Austin Codrington

Personal information
- Full name: Austin Codrington
- Born: 22 August 1975 (age 50) Portland, Jamaica
- Batting: Right-handed
- Bowling: Right-arm medium-fast
- Role: Bowler

International information
- National side: Canada (2003–2007);
- ODI debut (cap 17): 11 February 2003 v Bangladesh
- Last ODI: 5 February 2007 v Kenya

Domestic team information
- 2001/02–2007: Canada

Career statistics
| Competition | ODI | FC | LA | ICC T |
| Matches | 9 | 4 | 24 | 3 |
| Runs scored | 47 | 96 | 267 | 34 |
| Batting average | 5.87 | 16.00 | 12.71 | 11.33 |
| 100s/50s | 0/0 | 0/0 | 0/0 | 0/0 |
| Top score | 16 | 48 | 33 | 13 |
| Balls bowled | 300 | 420 | 934 | 126 |
| Wickets | 10 | 5 | 21 | 2 |
| Bowling average | 26.50 | 40.60 | 35.38 | 48.00 |
| 5 wickets in innings | 1 | 0 | 1 | 0 |
| 10 wickets in match | 0 | 0 | 0 | 0 |
| Best bowling | 5/27 | 2/56 | 5/27 | 1/17 |
| Catches/stumpings | 0/– | 1/– | 6/– | 0/– |
- Source: CricketArchive, 19 November 2016

= Austin Codrington =

Canadian cricketer

Austin Codrington (born 22 August 1975) is a Canadian former One Day International (ODI) cricketer. He is primarily a bowler but can contribute useful runs near the bottom of the order on occasion; as of 2005 he has a highest first-class score of 48. His fielding is also very good, particularly his catching.

==International career==
The 2001 ICC Trophy was held in Canada and Codrington played in three matches, all in Toronto, but took only two wickets. After making appearances in the 2001-02 ICC 6 Nations Challenge in Namibia and the 2002–03 Red Stripe Bowl in St Lucia, he was part of the Canadian team that participated in the 2003 World Cup and made an immediate impression.
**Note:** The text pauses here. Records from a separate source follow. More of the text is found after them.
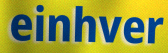
einhverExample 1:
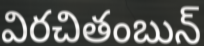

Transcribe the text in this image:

విరచితంబున్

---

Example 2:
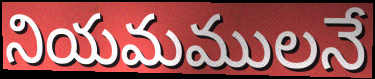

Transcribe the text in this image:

నియమములనే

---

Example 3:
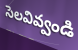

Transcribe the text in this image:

సెలవివ్వండి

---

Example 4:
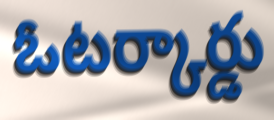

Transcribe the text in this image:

ఓటర్కార్డు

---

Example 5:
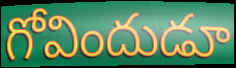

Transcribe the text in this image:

గోవిందుడూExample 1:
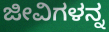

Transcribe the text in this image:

ಜೀವಿಗಳನ್ನ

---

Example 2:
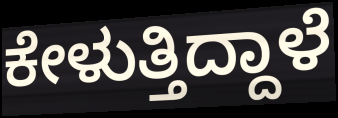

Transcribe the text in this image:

ಕೇಳುತ್ತಿದ್ದಾಳೆ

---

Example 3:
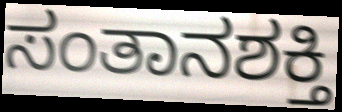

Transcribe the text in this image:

ಸಂತಾನಶಕ್ತಿ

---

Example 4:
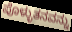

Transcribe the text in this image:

ಪೊಳ್ಳುತನವನ್ನು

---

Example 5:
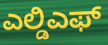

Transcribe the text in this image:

ಎಲ್ಡಿಎಫ್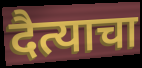
दैत्याचाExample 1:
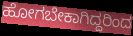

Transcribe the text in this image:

ಹೋಗಬೇಕಾಗಿದ್ದರಿಂದ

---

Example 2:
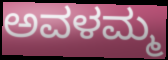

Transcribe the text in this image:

ಅವಳಮ್ಮ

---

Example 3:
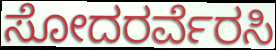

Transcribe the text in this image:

ಸೋದರರ್ವೆರಸಿ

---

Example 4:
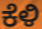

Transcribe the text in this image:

ಕೆಳಿ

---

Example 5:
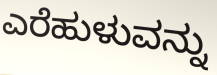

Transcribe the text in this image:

ಎರೆಹುಳುವನ್ನು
The game against Test side Bangladesh at Durban was Canada's first ODI for 24 years, since the 1979 World Cup. After chipping in with 16 runs to help his side to 180 all out (at the time Canada's highest total in ODIs) Codrington claimed 5-27 from nine overs to reduce the Bangladeshis from the relative comfort of 106/4 to 120 all out, guiding Canada to their first win at this level, as well as claiming the best innings figures for Canada in ODIs.

Codrington played in four of Canada's other five matches in that World Cup, but did not manage to repeat his success, picking up only one more wicket and suffering the humiliation of playing in the side bowled out for 36 by Sri Lanka; this was the lowest-ever ODI total until Zimbabwe beat it by one run in 2004. Further appearances at List A level followed in the 2003–04 Red Stripe Bowl and 2004 ICC Six Nations Challenge, as well as the non-List A ICC Americas Championship.

Codrington was not selected for either the 2005 ICC Trophy or the 2005 ICC Intercontinental Cup, but did return to the Canadian team in August 2006 for the ODIs against Bermuda and the subsequent ICC Americas Championship tournament. He was not selected on their tour to South Africa in November/December however.

==Domestic career==
In August 2004, Codrington made his first-class debut against Bermuda in the ICC Intercontinental Cup, hitting 48 in his only innings but taking just one wicket in a drawn game. In the semi-final of the competition in November, against the UAE at Sharjah, he made 42 in the second innings and claimed three wickets. He was retained for the final against Scotland at the same venue four days later, but was out for 1 in both innings and took only one wicket as Canada were crushed by an innings and 84 runs.